L’Annonce faite à Marie

Ayant lancé le théâtre claudélien, dans la mesure où elle a été la première pièce de Claudel à être jouée en 1912, L’Annonce reste une de ses œuvres les plus populaires et emblématiques.
L’histoire de son texte apparaît particulièrement longue et diversifiée. La pièce a été amorcée dès 1892 sous le titre La Jeune Fille Violaine, drame inspiré par l’enfance orageuse et le pays natal de l’auteur. Une seconde version en est écrite en 1899, sur un registre plus mystique. Puis en 1911, Claudel remanie sa pièce pour lui donner une portée plus générale en l’intitulant L’Annonce faite à Marie, titre qui assimile l’héroïne, Violaine, devenant progressivement une sainte, à la Vierge Marie. Encore cette Annonce se verra-t-elle réécrite « pour la scène » en 1948, à l’occasion de sa mise en scène au Théâtre Hébertot à Paris.

En suivant cette dernière édition, l’action de ce « mystère en 4 actes et un Prologue » qui se déroule dans « un Moyen Âge de convention » est fondée sur la rivalité de deux sœurs, Violaine et Mara. Au Prologue, Violaine, fille aînée d’un riche paysan champenois, Anne Vercors, salue au petit matin le départ de leur hôte, Pierre de Craon, atteint de la lèpre, en lui donnant un baiser que surprend Mara. À l’acte I, dans la matinée du même jour, Anne Vercors annonce à sa femme qu’il part pour Jérusalem, et il veut auparavant fiancer Violaine avec un voisin, Jacques Hury. Mais l’acte II révèle que Mara aime Jacques ; elle va semer le soupçon en lui, d’autant qu’il apprend que Violaine est devenue lépreuse ; après l’avoir accablée de reproches, il la conduit à une léproserie. L’acte III nous situe 7 ans après, pendant la veillée de Noël : Mara arrive, apportant à sa sœur désormais recluse et aveugle la petite fille qu’elle a eue de Jacques et qui est morte soudainement. La douleur sauvage de Mara arrache à Violaine un miracle : la petite revient à la vie. Mais ce miracle a redoublé la haine de Mara contre sa sœur et, au début de l’acte IV, elle veut la tuer en la précipitant dans une sablière. C’est alors que le Père revient, portant dans ses bras Violaine agonisante. Mara se justifie devant tous, et sa sœur pardonne, avant de mourir dans l’apaisement général.

## Tâches à réaliser
1/ Répondez aux questions suivantes d'après le texte sur L'Annonce faite à Marie :
(a) En quelle année la pièce a-t-elle été jouée pour la première fois ?
(b) Sous quel titre la pièce a-t-elle été amorcée en 1892 ?
(c) Pour quelle ville Anne Vercors annonce-t-il son départ à l'acte I ?
2/ Recopiez sans aucune modification le passage du texte sur L'Annonce faite à Marie qui s'ouvre sur les mots « Ayant lancé le » et se clôt sur « populaires et emblématiques. ».

## Données présentées

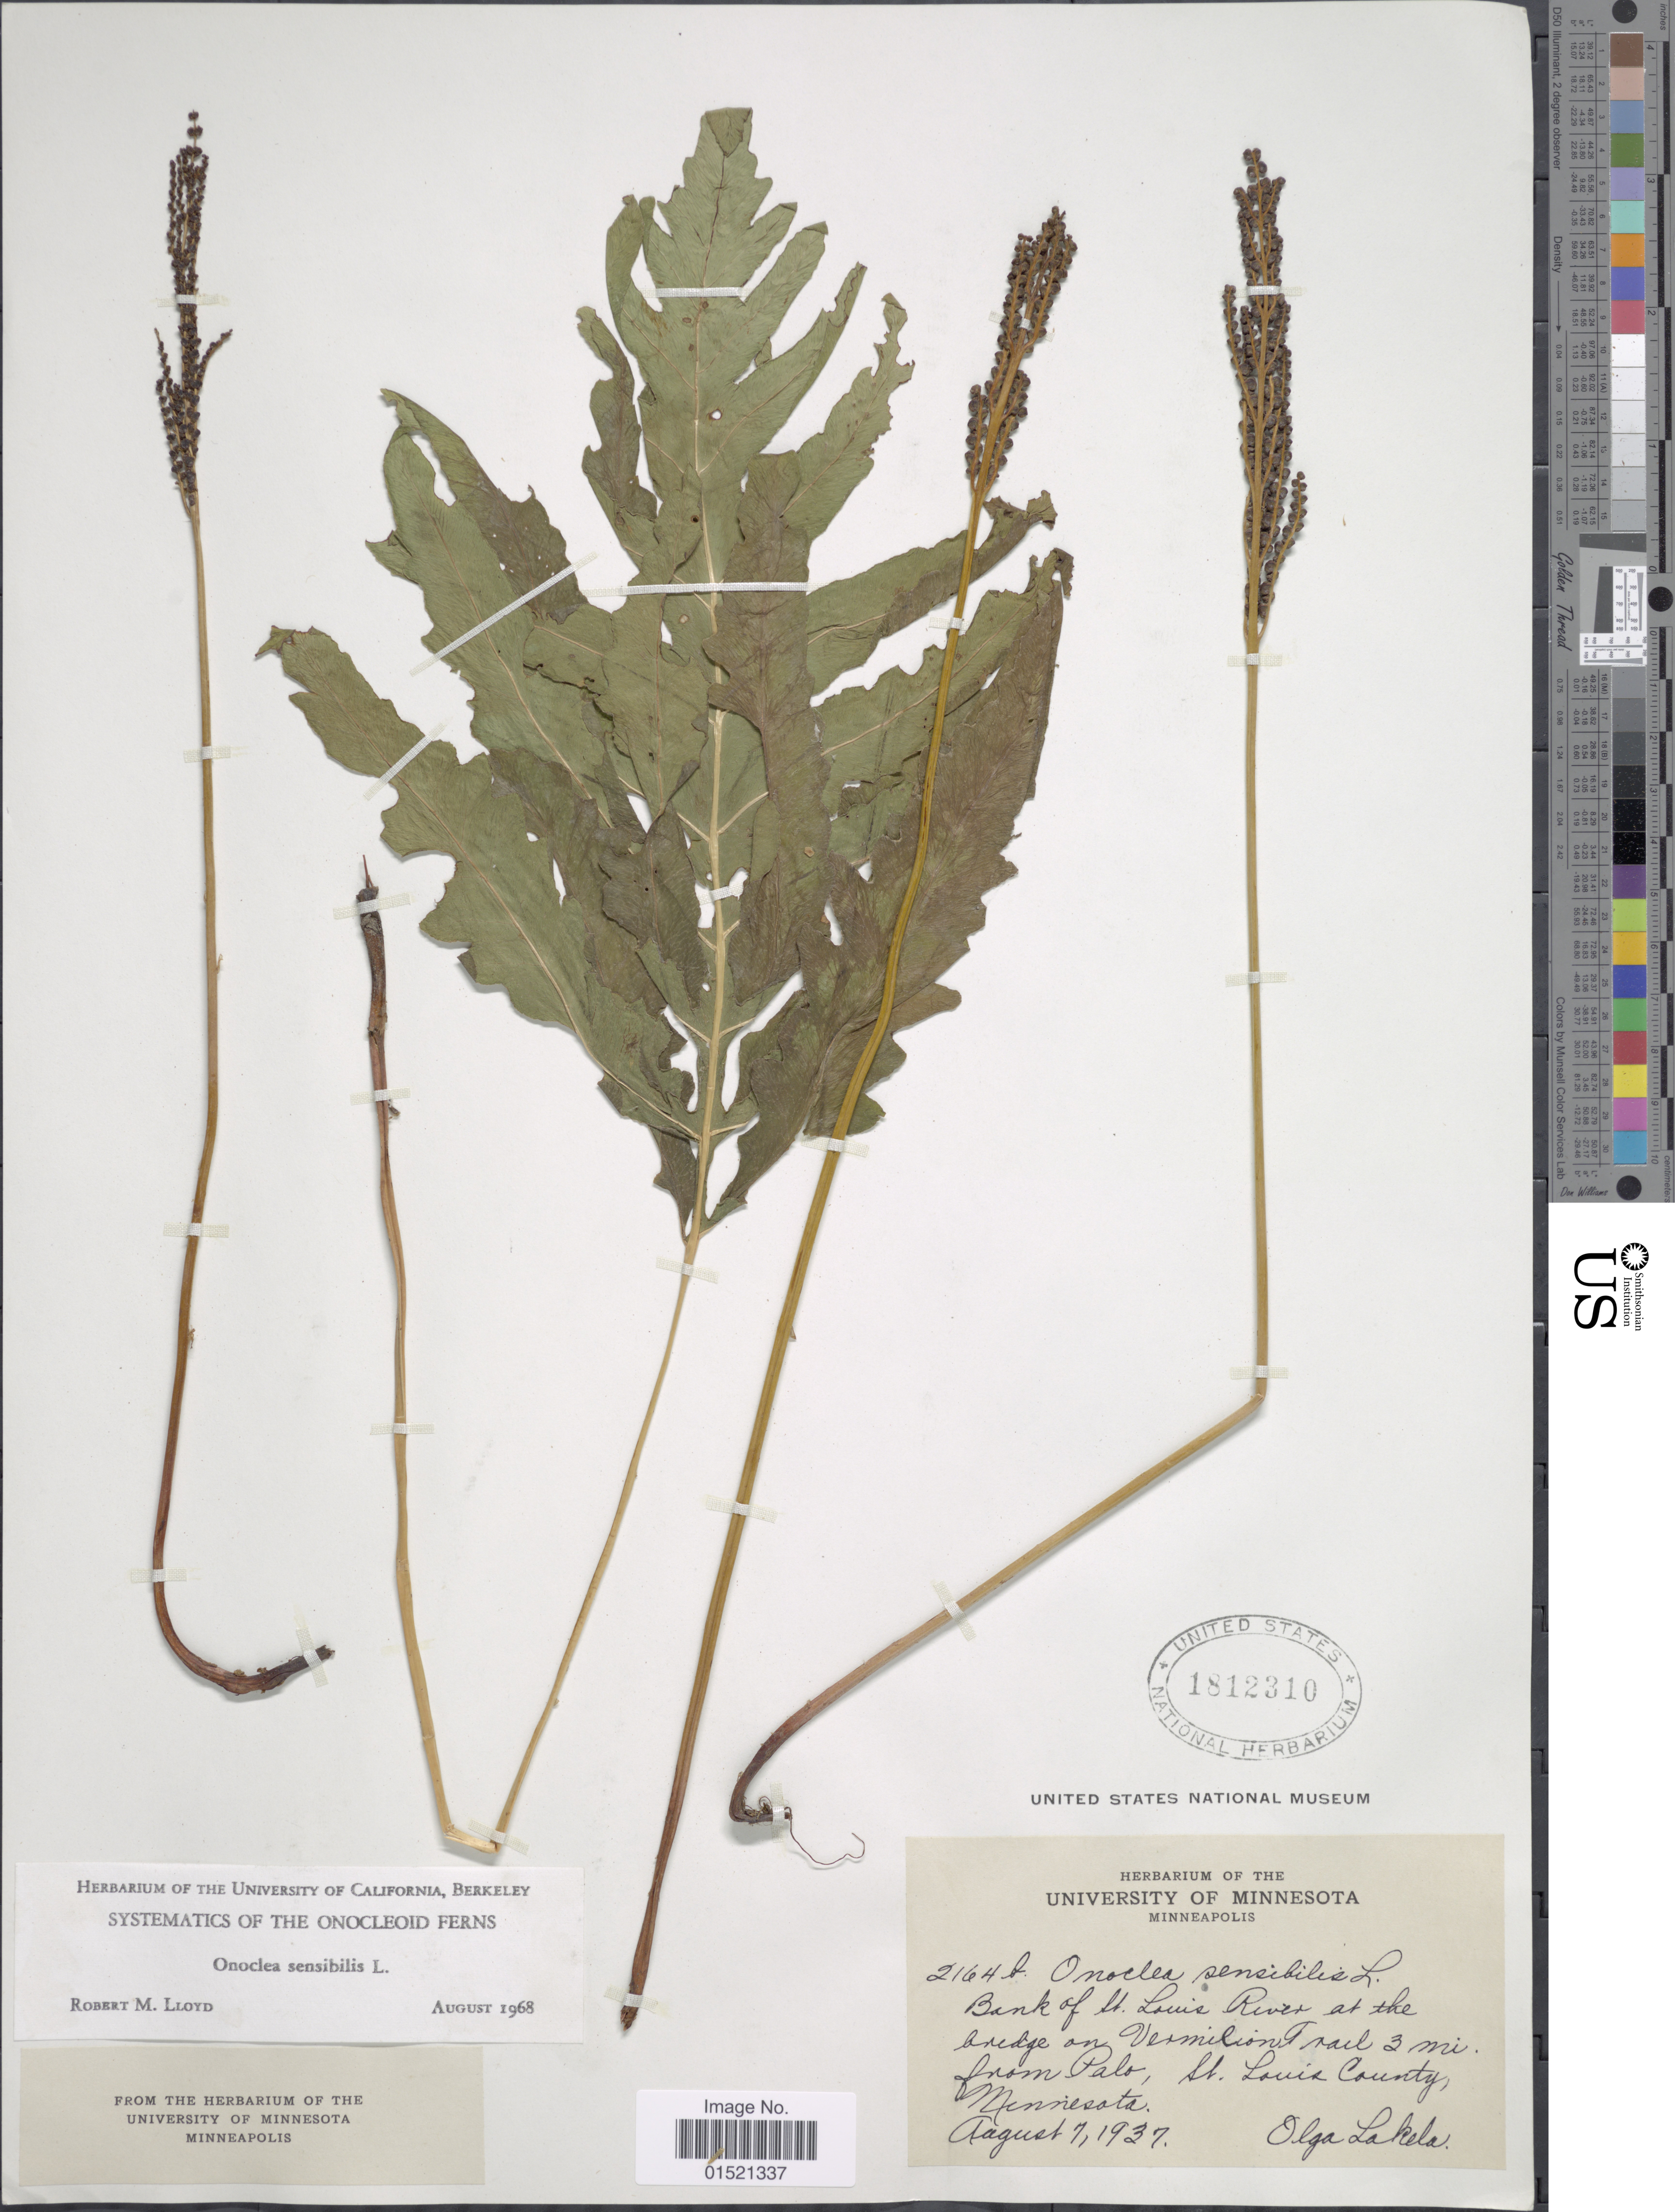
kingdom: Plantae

---

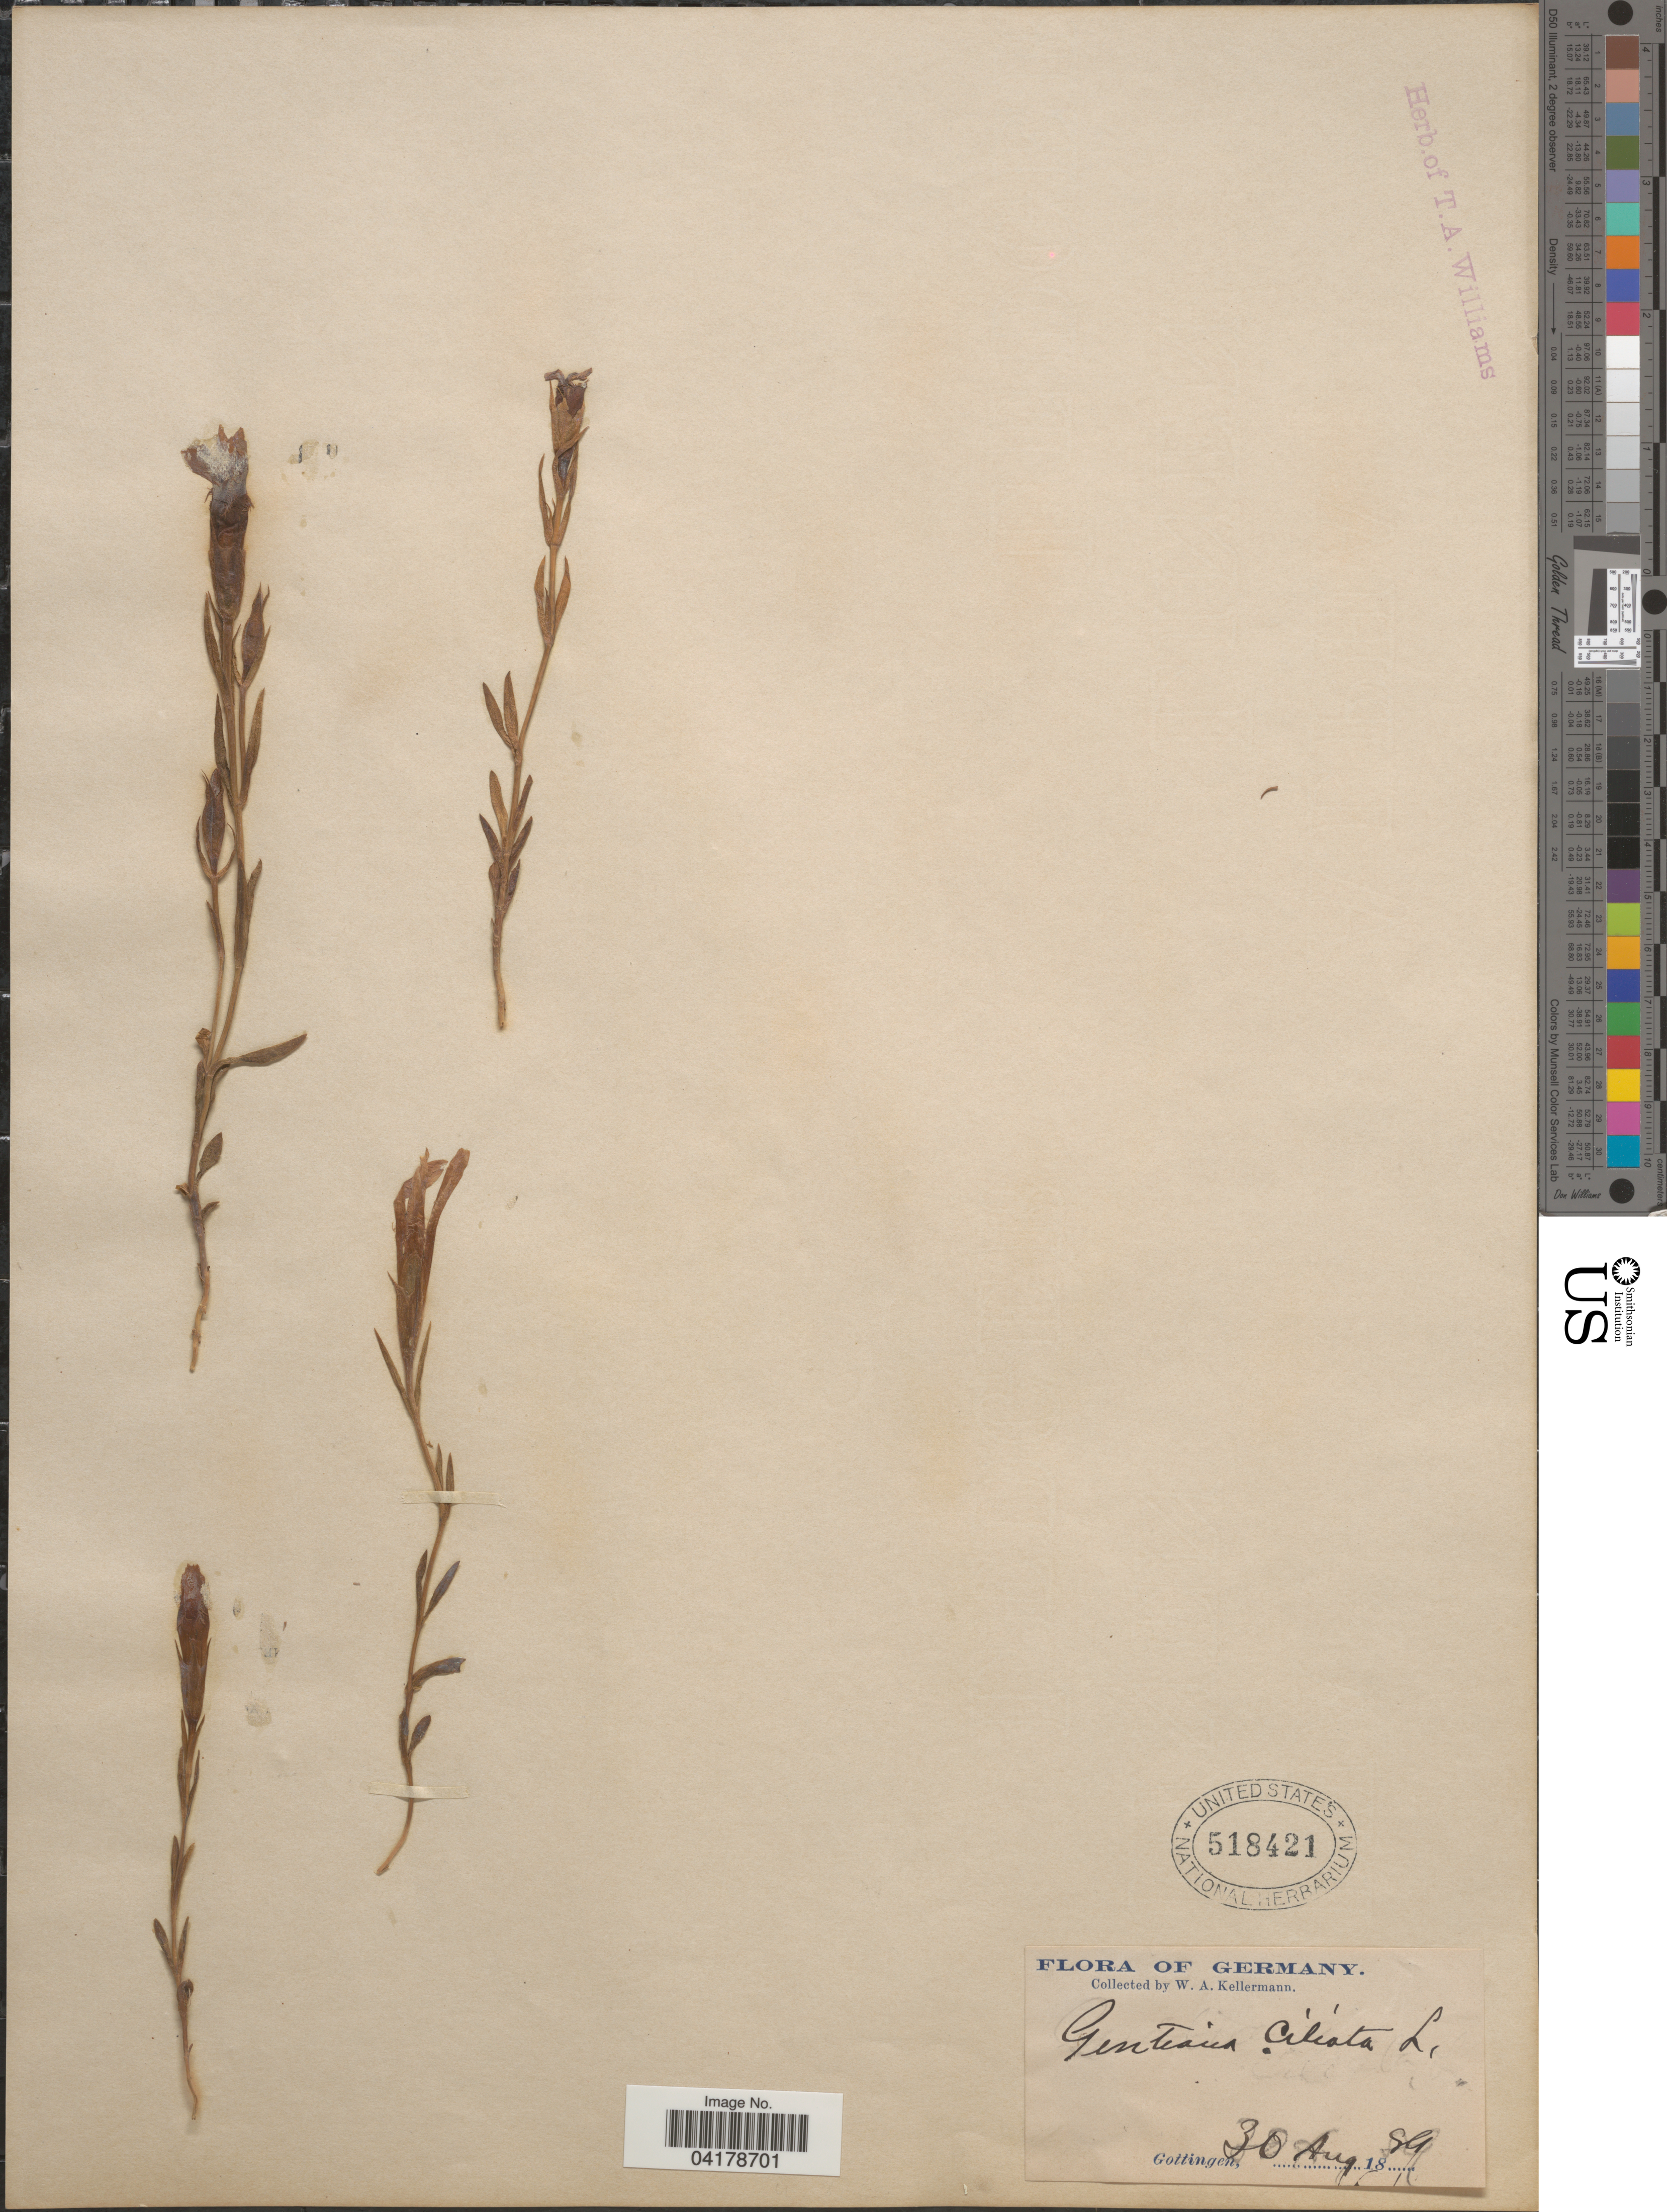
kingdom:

## Réponses aux tâches
1/
(a) En 1912.
(b) La Jeune Fille Violaine.
(c) Jérusalem.

2/
Ayant lancé le théâtre claudélien, dans la mesure où elle a été la première pièce de Claudel à être jouée en 1912, L’Annonce reste une de ses œuvres les plus populaires et emblématiques.